Stated task -
Please rewrite the lines running from the start of the items through the line that contains "genus: Axonopus" as a JSON list of strings, one string per line, with blank lines left out.

[Collected data entries]
>>>
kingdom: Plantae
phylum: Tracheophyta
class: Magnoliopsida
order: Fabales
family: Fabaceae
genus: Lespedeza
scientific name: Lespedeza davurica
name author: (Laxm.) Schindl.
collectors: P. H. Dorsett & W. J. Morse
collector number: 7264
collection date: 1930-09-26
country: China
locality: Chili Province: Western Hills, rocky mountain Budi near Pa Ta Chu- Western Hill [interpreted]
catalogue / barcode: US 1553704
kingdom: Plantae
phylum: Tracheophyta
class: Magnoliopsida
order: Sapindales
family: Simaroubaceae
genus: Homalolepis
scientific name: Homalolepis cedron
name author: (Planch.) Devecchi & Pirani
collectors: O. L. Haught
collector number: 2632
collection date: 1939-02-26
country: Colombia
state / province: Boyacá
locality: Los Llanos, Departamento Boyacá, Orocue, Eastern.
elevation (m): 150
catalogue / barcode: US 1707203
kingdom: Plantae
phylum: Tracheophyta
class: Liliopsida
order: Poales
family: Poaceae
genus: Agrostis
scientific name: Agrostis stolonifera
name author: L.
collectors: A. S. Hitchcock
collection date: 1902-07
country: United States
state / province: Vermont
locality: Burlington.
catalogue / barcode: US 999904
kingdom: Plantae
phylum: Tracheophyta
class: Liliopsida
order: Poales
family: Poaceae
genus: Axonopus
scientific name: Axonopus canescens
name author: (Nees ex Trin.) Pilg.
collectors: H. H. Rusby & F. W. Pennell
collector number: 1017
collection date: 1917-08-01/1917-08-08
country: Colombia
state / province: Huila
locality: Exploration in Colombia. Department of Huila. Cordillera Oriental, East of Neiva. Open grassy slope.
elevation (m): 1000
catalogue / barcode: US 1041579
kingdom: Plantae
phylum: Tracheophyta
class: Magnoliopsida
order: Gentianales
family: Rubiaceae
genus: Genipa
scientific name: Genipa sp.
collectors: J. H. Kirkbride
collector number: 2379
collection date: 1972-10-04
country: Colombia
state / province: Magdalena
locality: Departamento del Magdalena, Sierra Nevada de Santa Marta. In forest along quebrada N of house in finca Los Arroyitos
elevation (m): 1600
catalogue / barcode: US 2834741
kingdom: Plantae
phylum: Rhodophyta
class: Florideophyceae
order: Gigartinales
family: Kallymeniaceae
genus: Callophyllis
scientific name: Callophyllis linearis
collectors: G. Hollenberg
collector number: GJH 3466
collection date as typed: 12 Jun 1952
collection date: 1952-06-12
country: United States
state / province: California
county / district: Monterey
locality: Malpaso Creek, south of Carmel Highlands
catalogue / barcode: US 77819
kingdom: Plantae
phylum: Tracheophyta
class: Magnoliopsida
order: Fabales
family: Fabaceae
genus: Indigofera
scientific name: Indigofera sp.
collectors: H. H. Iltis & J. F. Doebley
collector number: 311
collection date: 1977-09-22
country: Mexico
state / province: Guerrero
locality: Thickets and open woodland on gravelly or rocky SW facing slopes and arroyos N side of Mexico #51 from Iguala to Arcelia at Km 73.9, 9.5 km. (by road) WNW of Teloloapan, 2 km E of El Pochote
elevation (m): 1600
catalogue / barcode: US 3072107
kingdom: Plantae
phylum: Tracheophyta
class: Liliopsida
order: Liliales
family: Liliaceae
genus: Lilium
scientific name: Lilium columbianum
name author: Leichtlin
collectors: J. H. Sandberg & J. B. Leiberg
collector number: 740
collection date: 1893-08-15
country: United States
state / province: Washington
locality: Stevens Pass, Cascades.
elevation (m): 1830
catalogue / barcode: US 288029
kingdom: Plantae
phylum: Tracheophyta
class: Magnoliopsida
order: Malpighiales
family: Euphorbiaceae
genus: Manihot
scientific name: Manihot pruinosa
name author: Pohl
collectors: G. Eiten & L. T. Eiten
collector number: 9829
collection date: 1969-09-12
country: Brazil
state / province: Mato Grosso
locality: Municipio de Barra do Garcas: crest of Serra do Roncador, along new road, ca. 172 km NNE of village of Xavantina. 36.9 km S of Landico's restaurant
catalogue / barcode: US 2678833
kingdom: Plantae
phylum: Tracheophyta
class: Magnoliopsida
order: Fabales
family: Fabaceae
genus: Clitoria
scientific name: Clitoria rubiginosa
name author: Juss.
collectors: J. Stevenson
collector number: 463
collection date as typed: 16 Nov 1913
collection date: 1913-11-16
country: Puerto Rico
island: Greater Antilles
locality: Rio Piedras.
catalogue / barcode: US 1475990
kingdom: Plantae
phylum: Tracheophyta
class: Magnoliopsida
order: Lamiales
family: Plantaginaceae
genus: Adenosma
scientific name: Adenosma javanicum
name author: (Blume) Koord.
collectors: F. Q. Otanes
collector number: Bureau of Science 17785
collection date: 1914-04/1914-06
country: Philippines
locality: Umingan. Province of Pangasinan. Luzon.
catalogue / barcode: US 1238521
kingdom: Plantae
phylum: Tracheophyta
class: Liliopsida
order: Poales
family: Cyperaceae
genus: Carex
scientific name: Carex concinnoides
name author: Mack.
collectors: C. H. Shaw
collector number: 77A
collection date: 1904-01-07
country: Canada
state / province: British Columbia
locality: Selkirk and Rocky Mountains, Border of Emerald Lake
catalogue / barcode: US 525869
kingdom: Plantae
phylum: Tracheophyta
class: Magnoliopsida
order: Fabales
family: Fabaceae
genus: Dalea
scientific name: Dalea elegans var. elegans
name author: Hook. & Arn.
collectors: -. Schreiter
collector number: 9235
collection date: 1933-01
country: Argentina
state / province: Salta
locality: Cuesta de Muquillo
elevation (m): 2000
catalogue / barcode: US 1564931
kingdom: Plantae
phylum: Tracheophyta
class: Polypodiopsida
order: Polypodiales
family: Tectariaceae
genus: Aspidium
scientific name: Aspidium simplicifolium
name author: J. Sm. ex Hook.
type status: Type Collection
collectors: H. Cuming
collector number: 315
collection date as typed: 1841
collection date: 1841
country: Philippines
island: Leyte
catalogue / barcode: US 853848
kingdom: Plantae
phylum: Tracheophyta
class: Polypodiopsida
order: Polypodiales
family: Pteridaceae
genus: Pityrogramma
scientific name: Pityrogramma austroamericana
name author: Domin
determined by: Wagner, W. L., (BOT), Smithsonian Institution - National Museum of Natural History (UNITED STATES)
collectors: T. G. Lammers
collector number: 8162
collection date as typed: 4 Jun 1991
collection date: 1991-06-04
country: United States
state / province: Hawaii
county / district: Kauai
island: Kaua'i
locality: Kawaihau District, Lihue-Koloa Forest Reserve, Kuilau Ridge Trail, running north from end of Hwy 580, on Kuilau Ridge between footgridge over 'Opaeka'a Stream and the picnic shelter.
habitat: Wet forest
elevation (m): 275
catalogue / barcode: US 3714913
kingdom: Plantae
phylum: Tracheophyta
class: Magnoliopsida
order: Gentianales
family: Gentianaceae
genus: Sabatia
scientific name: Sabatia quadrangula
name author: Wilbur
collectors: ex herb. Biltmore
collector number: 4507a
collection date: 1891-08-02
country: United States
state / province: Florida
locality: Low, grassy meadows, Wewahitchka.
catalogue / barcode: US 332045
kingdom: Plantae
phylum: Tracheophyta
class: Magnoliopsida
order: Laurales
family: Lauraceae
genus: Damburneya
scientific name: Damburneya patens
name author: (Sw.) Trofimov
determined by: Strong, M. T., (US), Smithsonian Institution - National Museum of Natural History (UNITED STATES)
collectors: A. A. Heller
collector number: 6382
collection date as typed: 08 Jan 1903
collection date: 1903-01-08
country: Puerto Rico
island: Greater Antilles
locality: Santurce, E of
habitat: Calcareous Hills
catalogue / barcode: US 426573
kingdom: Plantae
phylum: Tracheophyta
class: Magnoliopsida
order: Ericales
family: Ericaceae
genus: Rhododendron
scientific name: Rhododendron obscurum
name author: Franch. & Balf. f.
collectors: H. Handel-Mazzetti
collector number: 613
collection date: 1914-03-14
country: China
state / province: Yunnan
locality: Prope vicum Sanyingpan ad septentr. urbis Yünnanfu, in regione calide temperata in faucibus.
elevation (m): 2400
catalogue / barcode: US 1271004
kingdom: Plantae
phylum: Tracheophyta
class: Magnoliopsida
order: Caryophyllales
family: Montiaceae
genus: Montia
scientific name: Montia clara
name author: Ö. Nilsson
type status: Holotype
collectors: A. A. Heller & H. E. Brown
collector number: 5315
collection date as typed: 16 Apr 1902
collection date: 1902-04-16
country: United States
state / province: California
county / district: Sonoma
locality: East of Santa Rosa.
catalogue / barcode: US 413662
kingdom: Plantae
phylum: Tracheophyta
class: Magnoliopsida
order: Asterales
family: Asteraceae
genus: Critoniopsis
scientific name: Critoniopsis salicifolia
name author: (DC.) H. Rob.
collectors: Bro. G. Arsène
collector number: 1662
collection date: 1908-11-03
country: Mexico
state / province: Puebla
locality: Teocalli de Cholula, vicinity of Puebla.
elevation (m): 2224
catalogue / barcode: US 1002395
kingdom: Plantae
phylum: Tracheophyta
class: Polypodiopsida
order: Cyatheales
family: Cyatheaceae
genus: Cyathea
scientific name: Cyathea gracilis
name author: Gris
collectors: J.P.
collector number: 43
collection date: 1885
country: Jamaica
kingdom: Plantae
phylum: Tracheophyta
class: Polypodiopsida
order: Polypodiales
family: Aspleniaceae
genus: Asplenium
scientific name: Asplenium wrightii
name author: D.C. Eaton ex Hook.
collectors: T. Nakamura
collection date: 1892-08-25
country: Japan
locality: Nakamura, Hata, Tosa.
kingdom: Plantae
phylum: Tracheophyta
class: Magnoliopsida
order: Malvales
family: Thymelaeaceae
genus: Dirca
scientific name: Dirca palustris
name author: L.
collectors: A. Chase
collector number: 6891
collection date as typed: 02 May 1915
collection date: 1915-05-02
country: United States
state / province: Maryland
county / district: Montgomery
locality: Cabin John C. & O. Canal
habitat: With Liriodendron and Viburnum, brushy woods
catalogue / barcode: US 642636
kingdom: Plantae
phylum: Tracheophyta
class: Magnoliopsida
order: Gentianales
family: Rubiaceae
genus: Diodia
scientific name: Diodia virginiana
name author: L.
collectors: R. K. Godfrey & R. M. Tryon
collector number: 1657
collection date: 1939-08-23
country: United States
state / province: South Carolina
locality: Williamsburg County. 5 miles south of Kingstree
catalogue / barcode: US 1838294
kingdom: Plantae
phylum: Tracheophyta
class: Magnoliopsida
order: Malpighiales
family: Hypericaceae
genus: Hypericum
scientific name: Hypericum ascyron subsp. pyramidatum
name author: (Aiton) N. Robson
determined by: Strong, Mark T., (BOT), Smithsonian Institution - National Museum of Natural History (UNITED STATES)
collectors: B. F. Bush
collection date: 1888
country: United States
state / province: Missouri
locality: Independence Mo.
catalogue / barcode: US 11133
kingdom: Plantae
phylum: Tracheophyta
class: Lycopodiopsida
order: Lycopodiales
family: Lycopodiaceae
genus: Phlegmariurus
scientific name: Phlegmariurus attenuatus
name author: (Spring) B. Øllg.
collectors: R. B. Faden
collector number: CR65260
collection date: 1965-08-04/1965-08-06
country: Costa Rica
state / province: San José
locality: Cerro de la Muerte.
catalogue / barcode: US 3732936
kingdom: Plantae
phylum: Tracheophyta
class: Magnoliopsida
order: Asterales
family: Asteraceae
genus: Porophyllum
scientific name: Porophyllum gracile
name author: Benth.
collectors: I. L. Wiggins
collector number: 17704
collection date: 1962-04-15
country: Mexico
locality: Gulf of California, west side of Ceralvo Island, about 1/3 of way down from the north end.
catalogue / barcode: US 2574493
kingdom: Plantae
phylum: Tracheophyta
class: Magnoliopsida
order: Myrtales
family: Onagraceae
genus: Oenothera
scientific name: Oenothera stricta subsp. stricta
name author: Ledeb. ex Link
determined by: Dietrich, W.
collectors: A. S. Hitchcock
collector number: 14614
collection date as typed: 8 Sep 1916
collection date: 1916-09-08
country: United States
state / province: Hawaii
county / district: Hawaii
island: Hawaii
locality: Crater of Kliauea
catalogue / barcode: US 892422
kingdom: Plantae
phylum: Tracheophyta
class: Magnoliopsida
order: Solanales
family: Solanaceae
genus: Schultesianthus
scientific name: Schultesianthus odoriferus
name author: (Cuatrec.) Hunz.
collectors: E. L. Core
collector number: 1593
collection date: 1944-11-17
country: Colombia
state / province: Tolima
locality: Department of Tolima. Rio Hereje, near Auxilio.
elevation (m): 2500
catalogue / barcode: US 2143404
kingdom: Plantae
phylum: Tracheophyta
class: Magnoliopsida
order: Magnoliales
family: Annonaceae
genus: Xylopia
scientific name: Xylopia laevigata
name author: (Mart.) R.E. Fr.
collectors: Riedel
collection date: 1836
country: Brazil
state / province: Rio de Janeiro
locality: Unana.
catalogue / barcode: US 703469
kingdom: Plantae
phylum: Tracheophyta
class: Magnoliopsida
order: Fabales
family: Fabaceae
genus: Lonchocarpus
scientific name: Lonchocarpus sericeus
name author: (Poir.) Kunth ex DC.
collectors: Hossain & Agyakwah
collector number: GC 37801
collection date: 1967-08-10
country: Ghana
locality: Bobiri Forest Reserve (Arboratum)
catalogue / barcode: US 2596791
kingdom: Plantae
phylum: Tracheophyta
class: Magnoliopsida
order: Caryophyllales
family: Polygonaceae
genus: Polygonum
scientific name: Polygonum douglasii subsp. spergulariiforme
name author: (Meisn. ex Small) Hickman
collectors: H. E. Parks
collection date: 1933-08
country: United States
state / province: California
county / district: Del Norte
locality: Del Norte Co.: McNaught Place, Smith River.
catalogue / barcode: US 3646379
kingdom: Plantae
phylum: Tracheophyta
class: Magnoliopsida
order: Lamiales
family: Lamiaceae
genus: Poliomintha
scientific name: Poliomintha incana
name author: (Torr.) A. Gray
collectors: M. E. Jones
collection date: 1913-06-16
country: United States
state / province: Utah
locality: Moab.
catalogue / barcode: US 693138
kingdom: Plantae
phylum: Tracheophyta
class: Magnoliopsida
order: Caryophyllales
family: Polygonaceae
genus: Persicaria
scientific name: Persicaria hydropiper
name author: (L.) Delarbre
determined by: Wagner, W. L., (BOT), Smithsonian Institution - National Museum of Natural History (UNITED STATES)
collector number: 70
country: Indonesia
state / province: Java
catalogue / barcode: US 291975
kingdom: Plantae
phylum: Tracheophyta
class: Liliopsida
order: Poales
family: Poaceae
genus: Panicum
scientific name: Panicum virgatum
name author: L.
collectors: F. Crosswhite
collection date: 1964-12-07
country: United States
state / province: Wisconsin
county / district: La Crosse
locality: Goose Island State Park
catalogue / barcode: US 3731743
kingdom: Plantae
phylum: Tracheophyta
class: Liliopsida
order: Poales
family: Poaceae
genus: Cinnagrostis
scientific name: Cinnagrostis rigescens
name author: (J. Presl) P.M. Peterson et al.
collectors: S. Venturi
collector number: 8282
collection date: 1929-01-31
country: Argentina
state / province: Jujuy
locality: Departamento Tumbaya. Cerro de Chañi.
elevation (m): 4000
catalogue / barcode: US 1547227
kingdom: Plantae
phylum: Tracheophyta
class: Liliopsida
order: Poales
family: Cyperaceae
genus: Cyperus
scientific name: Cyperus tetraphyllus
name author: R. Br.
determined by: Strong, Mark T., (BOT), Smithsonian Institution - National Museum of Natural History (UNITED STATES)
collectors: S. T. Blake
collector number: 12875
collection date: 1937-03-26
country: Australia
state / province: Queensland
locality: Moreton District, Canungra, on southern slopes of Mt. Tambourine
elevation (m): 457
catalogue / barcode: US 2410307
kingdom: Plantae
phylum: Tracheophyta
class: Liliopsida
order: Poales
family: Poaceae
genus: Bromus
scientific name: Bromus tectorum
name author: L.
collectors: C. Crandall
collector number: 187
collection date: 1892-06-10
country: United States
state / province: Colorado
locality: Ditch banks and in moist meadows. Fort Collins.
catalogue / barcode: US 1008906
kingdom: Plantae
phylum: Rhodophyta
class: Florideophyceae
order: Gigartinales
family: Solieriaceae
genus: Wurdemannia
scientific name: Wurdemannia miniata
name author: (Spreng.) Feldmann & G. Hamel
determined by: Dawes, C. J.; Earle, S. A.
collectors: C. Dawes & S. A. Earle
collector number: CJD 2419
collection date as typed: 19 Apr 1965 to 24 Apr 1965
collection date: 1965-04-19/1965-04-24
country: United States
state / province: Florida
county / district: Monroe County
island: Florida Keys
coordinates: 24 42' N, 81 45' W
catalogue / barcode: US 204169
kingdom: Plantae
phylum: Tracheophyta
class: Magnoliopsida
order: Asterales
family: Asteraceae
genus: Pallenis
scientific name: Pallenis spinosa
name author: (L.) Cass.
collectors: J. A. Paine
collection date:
<<<
Exercise result -
[
  "kingdom: Plantae",
  "phylum: Tracheophyta",
  "class: Magnoliopsida",
  "order: Fabales",
  "family: Fabaceae",
  "genus: Lespedeza",
  "scientific name: Lespedeza davurica",
  "name author: (Laxm.) Schindl.",
  "collectors: P. H. Dorsett & W. J. Morse",
  "collector number: 7264",
  "collection date: 1930-09-26",
  "country: China",
  "locality: Chili Province: Western Hills, rocky mountain Budi near Pa Ta Chu- Western Hill [interpreted]",
  "catalogue / barcode: US 1553704",
  "kingdom: Plantae",
  "phylum: Tracheophyta",
  "class: Magnoliopsida",
  "order: Sapindales",
  "family: Simaroubaceae",
  "genus: Homalolepis",
  "scientific name: Homalolepis cedron",
  "name author: (Planch.) Devecchi & Pirani",
  "collectors: O. L. Haught",
  "collector number: 2632",
  "collection date: 1939-02-26",
  "country: Colombia",
  "state / province: Boyacá",
  "locality: Los Llanos, Departamento Boyacá, Orocue, Eastern.",
  "elevation (m): 150",
  "catalogue / barcode: US 1707203",
  "kingdom: Plantae",
  "phylum: Tracheophyta",
  "class: Liliopsida",
  "order: Poales",
  "family: Poaceae",
  "genus: Agrostis",
  "scientific name: Agrostis stolonifera",
  "name author: L.",
  "collectors: A. S. Hitchcock",
  "collection date: 1902-07",
  "country: United States",
  "state / province: Vermont",
  "locality: Burlington.",
  "catalogue / barcode: US 999904",
  "kingdom: Plantae",
  "phylum: Tracheophyta",
  "class: Liliopsida",
  "order: Poales",
  "family: Poaceae",
  "genus: Axonopus"
]